DOCUMENT PASSAGE -
----
In certain embodiments, the method further comprises administering a steroid. Exemplary steroids include, without limitation, prednisolone.

In certain embodiments, multiple therapeutically effective doses of the phagocyte are administered to the subject. In some embodiments, multiple cycles of treatment are administered to the subject for a time period sufficient to effect at least a partial tumor response. For example, multiple cycles of treatment may be administered for at least 2 months, at least 4 months, at least 6 months, at least 12 months, or longer. In some embodiments, multiple therapeutically effective doses of the phagocyte are administered to the subject until a complete tumor response is effected. In some embodiments, treatment results in a reduction in tumor size, a reduction in the number of lymphoma cells, slowing or halting of tumor growth, slowing or halting of cancer cell infiltration into peripheral organs, slowing or halting of tumor metastasis, or a combination thereof.

In certain embodiments, the lymphoma is Burkitt lymphoma.

In another aspect, a kit comprising a composition comprising an engineered phagocyte, described herein, and instructions for treating lymphoma are provided.
----
TO DO -
(a) In the passage on lymphoma treatment, which specific type of lymphoma is named?
(b) Reproduce the passage on lymphoma treatment word for word, starting at "In certain embodiments, multiple" and ending at "a combination thereof.".

INFORMATION SHOWN -
----
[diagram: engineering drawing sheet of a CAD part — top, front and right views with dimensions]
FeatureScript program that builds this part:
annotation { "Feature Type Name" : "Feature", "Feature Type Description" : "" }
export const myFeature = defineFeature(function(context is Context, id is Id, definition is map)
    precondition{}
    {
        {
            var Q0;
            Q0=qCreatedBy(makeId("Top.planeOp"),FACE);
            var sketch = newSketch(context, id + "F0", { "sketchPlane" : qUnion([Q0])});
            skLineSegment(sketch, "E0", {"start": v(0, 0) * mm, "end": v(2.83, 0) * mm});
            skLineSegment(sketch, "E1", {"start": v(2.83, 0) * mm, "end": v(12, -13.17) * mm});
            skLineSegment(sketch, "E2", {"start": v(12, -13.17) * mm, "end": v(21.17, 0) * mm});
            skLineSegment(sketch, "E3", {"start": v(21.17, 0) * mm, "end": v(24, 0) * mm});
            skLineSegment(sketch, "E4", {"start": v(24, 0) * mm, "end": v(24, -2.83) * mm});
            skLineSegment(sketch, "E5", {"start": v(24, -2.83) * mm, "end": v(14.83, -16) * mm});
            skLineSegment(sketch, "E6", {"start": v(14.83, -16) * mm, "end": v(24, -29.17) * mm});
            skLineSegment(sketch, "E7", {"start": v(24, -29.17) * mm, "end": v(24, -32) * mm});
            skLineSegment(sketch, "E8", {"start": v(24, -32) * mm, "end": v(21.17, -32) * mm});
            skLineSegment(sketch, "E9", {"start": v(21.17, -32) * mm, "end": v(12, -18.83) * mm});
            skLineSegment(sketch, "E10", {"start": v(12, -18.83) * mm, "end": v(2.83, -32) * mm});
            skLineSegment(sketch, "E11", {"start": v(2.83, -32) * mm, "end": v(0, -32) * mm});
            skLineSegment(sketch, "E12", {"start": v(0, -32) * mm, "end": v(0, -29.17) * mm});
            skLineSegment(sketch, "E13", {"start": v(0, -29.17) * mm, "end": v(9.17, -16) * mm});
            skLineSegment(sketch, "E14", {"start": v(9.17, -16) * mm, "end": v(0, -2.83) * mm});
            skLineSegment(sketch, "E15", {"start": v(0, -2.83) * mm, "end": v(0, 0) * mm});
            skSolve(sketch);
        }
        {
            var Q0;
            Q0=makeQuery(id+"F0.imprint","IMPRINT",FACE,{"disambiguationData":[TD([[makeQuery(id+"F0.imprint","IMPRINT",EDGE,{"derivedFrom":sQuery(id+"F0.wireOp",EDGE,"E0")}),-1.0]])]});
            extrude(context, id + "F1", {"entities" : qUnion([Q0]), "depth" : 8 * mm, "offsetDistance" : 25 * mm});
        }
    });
----
TASK ANSWERS -
(a) Burkitt lymphoma

(b)
In certain embodiments, multiple therapeutically effective doses of the phagocyte are administered to the subject. In some embodiments, multiple cycles of treatment are administered to the subject for a time period sufficient to effect at least a partial tumor response. For example, multiple cycles of treatment may be administered for at least 2 months, at least 4 months, at least 6 months, at least 12 months, or longer. In some embodiments, multiple therapeutically effective doses of the phagocyte are administered to the subject until a complete tumor response is effected. In some embodiments, treatment results in a reduction in tumor size, a reduction in the number of lymphoma cells, slowing or halting of tumor growth, slowing or halting of cancer cell infiltration into peripheral organs, slowing or halting of tumor metastasis, or a combination thereof.